[Extracted records]
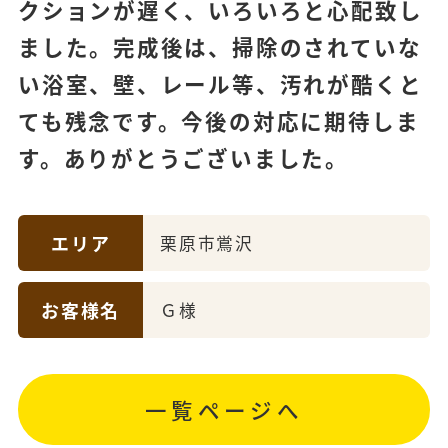
クションが遅く、いろいろと心配致し
ました。完成後は、掃除のされていな
い浴室、壁、レール等、汚れが酷くと
ても残念です。今後の対応に期待しま
す。ありがとうございました。
エリア
栗原市鴬沢
お客様名
Ｇ様
一覧ページへ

» **WHAT YOU WILL DO**: Reproduce every line of text in the data above verbatim, leaving out the pictures.

» **RESULT**:
クションが遅く、いろいろと心配致し
ました。完成後は、掃除のされていな
い浴室、壁、レール等、汚れが酷くと
ても残念です。今後の対応に期待しま
す。ありがとうございました。
エリア
栗原市鴬沢
お客様名
Ｇ様
一覧ページへ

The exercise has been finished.